By Will Isern | Pensacola News Journal
A food truck rolled in to downtown Pensacola about 10 p.m. Monday night, parked in front of The Vault restaurant on Alcaniz Street, and began serving tacos.
Among the customers who bought one of those tacos was city councilman Larry Johnson, the loudest advocate on the council in calling for an ordinance that would regulate food trucks operating within city limits.
But now, after the council’s most recent failed attempt at passing such an ordinance, Johnson and others are of the opinion that, because they are essentially unregulated, food trucks are technically free to operate wherever they like in the city.
“We don’t have anything on the books,” Johnson said. “If we don’t have anything on the books then I believe they’re unregulated and can operate.”
The food truck that parked in front of The Vault on Monday night, Randy Russell’s Nomadic Eats, was invited there by The Vault’s owner, Sam Miller. Miller said the idea of brick and mortar restaurants being threatened by food trucks is ridiculous.
“Not one cocktail is getting sold out of that food truck,” Miller said. “Anybody downtown selling cocktails or beer and wine should know that that’s where they make their money and a food truck is not going to threaten that.”
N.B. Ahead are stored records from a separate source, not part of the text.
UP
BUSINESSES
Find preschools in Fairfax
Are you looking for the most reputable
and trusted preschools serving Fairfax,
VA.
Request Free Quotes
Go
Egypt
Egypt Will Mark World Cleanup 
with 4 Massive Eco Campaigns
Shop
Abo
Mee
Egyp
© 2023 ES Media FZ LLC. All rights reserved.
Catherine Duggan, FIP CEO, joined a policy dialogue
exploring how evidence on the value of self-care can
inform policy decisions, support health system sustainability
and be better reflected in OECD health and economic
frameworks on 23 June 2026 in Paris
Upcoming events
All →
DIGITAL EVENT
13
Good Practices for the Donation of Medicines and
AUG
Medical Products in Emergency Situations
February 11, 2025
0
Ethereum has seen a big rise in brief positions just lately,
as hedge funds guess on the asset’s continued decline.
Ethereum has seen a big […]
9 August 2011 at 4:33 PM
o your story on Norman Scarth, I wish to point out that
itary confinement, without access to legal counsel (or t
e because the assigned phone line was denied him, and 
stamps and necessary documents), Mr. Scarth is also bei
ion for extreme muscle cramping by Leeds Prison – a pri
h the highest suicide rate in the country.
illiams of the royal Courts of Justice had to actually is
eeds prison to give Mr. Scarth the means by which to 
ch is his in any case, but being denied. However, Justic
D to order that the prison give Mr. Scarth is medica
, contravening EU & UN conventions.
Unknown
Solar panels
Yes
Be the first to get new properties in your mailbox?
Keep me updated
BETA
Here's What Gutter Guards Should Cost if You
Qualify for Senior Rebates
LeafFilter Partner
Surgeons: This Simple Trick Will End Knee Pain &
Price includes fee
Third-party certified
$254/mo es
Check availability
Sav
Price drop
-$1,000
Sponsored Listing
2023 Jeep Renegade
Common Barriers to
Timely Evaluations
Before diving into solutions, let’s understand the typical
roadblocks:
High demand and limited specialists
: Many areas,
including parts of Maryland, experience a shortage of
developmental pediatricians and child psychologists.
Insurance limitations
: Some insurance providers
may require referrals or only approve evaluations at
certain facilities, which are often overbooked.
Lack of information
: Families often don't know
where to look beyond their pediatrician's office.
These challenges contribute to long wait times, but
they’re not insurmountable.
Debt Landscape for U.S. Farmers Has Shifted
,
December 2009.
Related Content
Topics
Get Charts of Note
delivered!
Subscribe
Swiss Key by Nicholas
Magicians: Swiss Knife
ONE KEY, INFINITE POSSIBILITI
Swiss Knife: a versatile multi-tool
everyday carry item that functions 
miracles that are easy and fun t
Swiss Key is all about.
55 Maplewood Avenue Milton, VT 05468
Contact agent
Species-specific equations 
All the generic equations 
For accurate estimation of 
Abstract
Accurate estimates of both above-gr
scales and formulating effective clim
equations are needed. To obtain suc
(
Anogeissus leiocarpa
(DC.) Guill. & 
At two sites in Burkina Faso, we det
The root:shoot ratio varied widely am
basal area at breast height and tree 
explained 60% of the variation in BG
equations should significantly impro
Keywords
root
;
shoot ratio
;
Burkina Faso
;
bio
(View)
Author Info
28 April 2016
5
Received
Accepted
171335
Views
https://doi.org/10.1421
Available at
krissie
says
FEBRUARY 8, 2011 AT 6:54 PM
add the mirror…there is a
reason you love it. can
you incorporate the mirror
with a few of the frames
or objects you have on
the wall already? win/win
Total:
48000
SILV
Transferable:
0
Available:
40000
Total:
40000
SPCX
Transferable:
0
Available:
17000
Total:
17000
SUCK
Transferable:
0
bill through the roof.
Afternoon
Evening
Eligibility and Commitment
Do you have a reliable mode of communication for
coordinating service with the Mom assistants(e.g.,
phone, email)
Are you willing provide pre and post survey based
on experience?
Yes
Because he had been welcomed to The Vault, Russell’s night selling tacos went smoothly.
“No one came and ran us off,” Russell said.
What might happen if a food truck were to set up in front of a business that didn’t want it there remains unclear.
The one instance where city code does mention “mobile restaurants” was written specifically to allow for the Al Fresco dining area at the corner of Main Street and Palafox Street and actually requires that mobile restaurants be permanently fixed to the ground and use underground utilities.
There is language in the code to regulate itinerant vendors, defined as anyone engaging in “transient business,” and requiring them to obtain a permit, though it is clear that language was never meant for food trucks.
There is also language in the city’s Land Development Code requiring use of the right-of-way be approved by the city’s planning board and the City Council, though again, that language was never intended to apply to food trucks.
Pensacola Mayor Ashton Hayward has already allowed food trucks at City Hall, and city spokesman Vernon Stewart wrote in an email on Friday that the city has been informing food truck owners that they are allowed to operate on city property.
Food trucks can also operate on private property, given they have the property owner’s permission to do so. Johnson recently welcomed The Busy Bee food truck to his bar, The Azalea Cocktail Lounge.
Johnson said he had two lawyers whose names he didn’t want to identify review the city’s codes as they pertain to food trucks
“Their opinion was it’s very gray,” Johnson said. “I believe it’s so vague that they can go wherever they want.”